5.3. [mlref] section¶
Set options for retrieving only atomic configurations from the results of RXMC calculations. This is used, for example, to evaluate the accuracy of neural network models and to extend the training data. The file format is as follows.
[mlref] nreplicas = 3 ndata = 50
5.3.1. Input Format¶
Keywords and their values are specified by a keyword and its value in the form keyword = value
.
Comments can also be entered by adding # (Subsequent characters are ignored).
5.3.2. Key words¶
About replica
nreplicas
Format : int (natural number)
Description : The number of replicas.
ndata
Format : int (natural number)
Description : The number of data (configuration) to be sampled
sampler
Format : string (default: “linspace”)
Description : The method to extract \(N_\text{data}\) samples from \(N\) samples generated by Monte Carlo method.
“linspace”
Extract equilispaced samples by
numpy.linspace(0, N-1, num=ndata, dtype=int)
“random”
Random sampling by
numpy.random.choice(range(N), size=ndata, replace=False)
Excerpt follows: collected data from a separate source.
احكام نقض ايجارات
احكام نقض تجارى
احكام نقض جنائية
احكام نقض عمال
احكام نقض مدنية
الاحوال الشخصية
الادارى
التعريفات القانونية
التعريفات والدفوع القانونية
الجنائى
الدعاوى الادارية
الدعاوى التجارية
5.4. [mlref.solver] section¶
Configure the solver used to calculate the training data (configuration energy). This section specifies solver parameters such as solver type (VASP, QE, …), path to solver, directory with solver-specific input file(s). It is basically the same as the [sampling.solver] section and has the following file format.
[mlref.solver]
type = 'vasp'
base_input_dir = './baseinput'
perturb = 0.1
5.4.1. Input Format¶
Keywords and their values are specified by a keyword and its value in the form keyword = value
.
Comments can also be entered by adding # (Subsequent characters are ignored).
5.4.2. Keywords¶
type
Format : str
Description : The solver type (
OpenMX, QE, VASP, aenet
).
base_input_dir
Format : str or list of str
Description : The path to the base input file. If multiple calculations are set up in the form of a list, each calculation using each input is performed in turn. For the second and subsequent calculations, the structure from the last step of the previous calculation is used as the initial coordinates, and the energy from the last calculation is used. For example, it is possible to perform a fast structural optimization in the first input file at the expense of accuracy, and then perform the structural optimization in the second and later input files with a higher accuracy setting. Or, in the case of grid vector relaxation, one can run the same input multiple times to reset the computational mesh based on a set plane-wave cutoff.
perturb
Format : float
Description : If a structure with good symmetry is input, structure optimization tends to stop at the saddle point. In order to avoid this, an initial structure is formed by randomly displacing each atom in proportion to this parameter. It can also be set to 0.0 or false. Default value = 0.0.
ignore_species
Format : list
Description : Specify atomic species to “ignore” in neural network models such as
aenet
. For those that always have an occupancy of 1, it is computationally more efficient to ignore their presence when training and evaluating neural network models.